Australia’s trade surplus in the first half of 2024 of A$ 36.76 billion was roughly half of the year-earlier surplus of A$ 71.3 billion.
Thursday’s data menu mostly involves manufacturing purchasing manager surveys from a slew of economies. Note that a reading of 50 among these diffusion indices is the breakeven level separating expansion from contraction.
- Euroland’s PMI got revised up marginally but only to June’s 2-month low of 45.8. Within the bloc, only Greece, Spain and Ireland had a 50-handle, and the others ranged from Austria’s 43.1 to the Dutch 49.2. The big picture is one of weakening demand, persistent input cost pressures impinging profit margins, depressed confidence, and the possibility that Euroland GDP in 2024 will grow by less than 1.0%.

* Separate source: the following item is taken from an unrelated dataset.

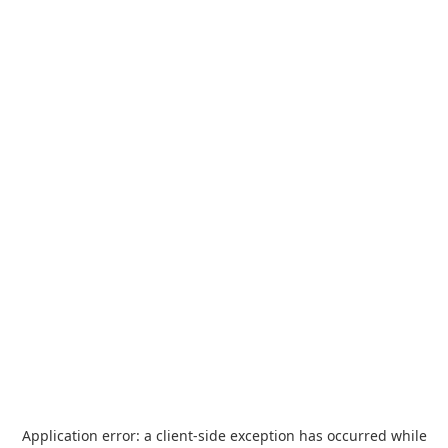
Application error: a
client
-side exception has occurred while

- China‘s PMI fell from a 23-month high of 51.8 in June to a 4-month low of 49.8 last month.
- Japan‘s manufacturing PMI also printed at a 4-month low (49.1).
- On a brighter note, the British PMI was revised upward and, at 52.1, was its best score in two years.
- India‘s factory PMI dipped to a 2-month low but reflected strongly positive growth with a score of 58.1.
- Sweden’s PMI fell to a 6-month low of 49.2, while Norway‘s index improved to a 27-month high of 51.9.
- Russia‘s PMI fell to a 6-month low in July of 53.6 from June’s 3-month high.
- The Turkish PMI reading of 47.2 was a 9-month low.
- Australia‘s manufacturing PMI rose 0.3 points to a 2-month high of 47.5.
- The Czech PMI fell to a 6-month of only 43.8, and Poland’s reading, although at a 4-month high, remained well under 50 at 47.3.
- Vietnam’s 54.7 PMI was unchanged from June’s 25-month high.
- Lower PMI readings were posted in July in Malaysia (a 3-month low of 49.7), Indonesia (35-month low of 49.3), South Korea (3-month low of 51.4), the Philippines (a 4-month low of 51.2), and Taiwan (a 2-month low of 52.9).
- Canada‘s PMI fell to a 7-month low of 47.8.
- Lastly, both U.S. manufacturing PMI readings were lower than in June. The S&P Global index dropped two full points to a 7-month low of 46.6, while the Institute of Supply Management’s index fell 1.9 points to an 8-month low of 46.6.